■ **What needs to be done**: Reproduce the forum thread about television ads below word for word, from its first line to its last.

■ **Passage**:
************

I have too say though...easy off bam...actually works O___O didn't think it would!

godddd life insurance/funeral plan ads are unbearable...because apparently people should feel guilty for dying! God forbid you should have to pay for a nice funeral for your loved one.


----------



## Jeffa (Jul 29, 2011)

I cant stand insurance ads. 
I dont think they do them anymore but hated the commonwealth ads with the stupid americans trying to bring ideas to the company.
But my all time favourite is the 30 seconds outdoor cleaner ad(cant get enough)


----------



## richoman_3 (Jul 29, 2011)

i hate those stupid 30min ads that advertise the strong vacuums and gym stuff and go forever and they repeat the same ****.
Special offer, call in the next 10 mins and get 2 for the price of one!


----------



## snakeluvver (Jul 29, 2011)

richoman_3 said:


> i hate those stupid 30min ads that advertise the strong vacuums and gym stuff and go forever and they repeat the same ****.
> Special offer, call in the next 10 mins and get 2 for the price of one!


Those are infomercials, like evil pumped up commercials on steroids.


----------



## Trouble (Jul 29, 2011)

I LOVE the frank walker national tiles ad :lol: 
Just because my dad hates it with a passion haha.

Can't stand the Coles ads, or the Easy-Off Bam ads. Oh and those stupid infomercials. how can anyone be that stupid?! 
"Buy now, and we'll throw in a free set of steak knives!" even if they're selling gym equipment :lol:

Rivers - shoot me now.


----------



## frogboy77 (Jul 29, 2011)

woolies add,
sound so crap and looks like they had a 20 dollar budget to do it....

************

■ **Material provided**:
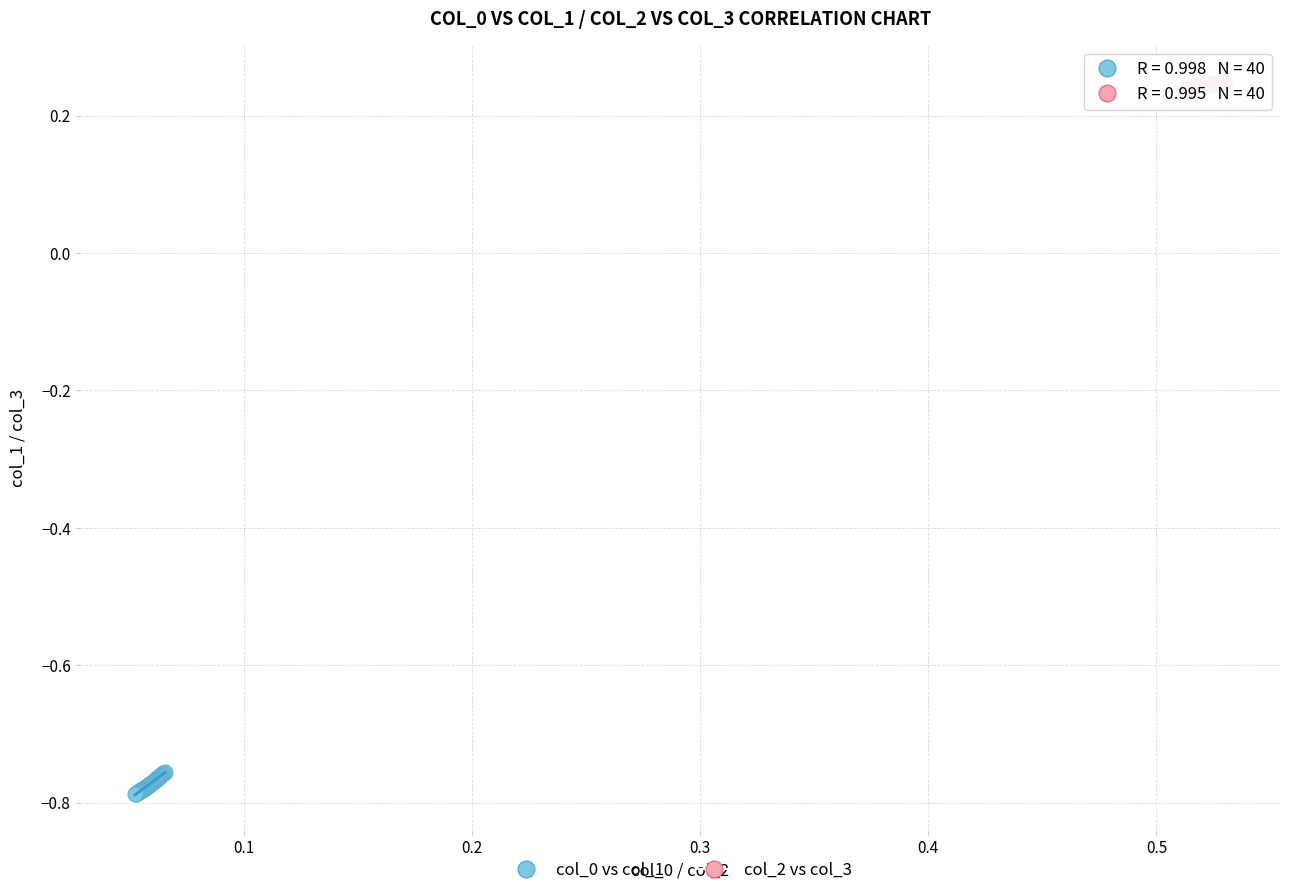

Which series reaches the maximum Y coordinate?

col_2 vs col_3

************

■ **Answer for the task**:
I have too say though...easy off bam...actually works O___O didn't think it would!

godddd life insurance/funeral plan ads are unbearable...because apparently people should feel guilty for dying! God forbid you should have to pay for a nice funeral for your loved one.


----------



## Jeffa (Jul 29, 2011)

I cant stand insurance ads. 
I dont think they do them anymore but hated the commonwealth ads with the stupid americans trying to bring ideas to the company.
But my all time favourite is the 30 seconds outdoor cleaner ad(cant get enough)


----------



## richoman_3 (Jul 29, 2011)

i hate those stupid 30min ads that advertise the strong vacuums and gym stuff and go forever and they repeat the same ****.
Special offer, call in the next 10 mins and get 2 for the price of one!


----------



## snakeluvver (Jul 29, 2011)

richoman_3 said:


> i hate those stupid 30min ads that advertise the strong vacuums and gym stuff and go forever and they repeat the same ****.
> Special offer, call in the next 10 mins and get 2 for the price of one!


Those are infomercials, like evil pumped up commercials on steroids.


----------



## Trouble (Jul 29, 2011)

I LOVE the frank walker national tiles ad :lol: 
Just because my dad hates it with a passion haha.

Can't stand the Coles ads, or the Easy-Off Bam ads. Oh and those stupid infomercials. how can anyone be that stupid?! 
"Buy now, and we'll throw in a free set of steak knives!" even if they're selling gym equipment :lol:

Rivers - shoot me now.


----------



## frogboy77 (Jul 29, 2011)

woolies add,
sound so crap and looks like they had a 20 dollar budget to do it....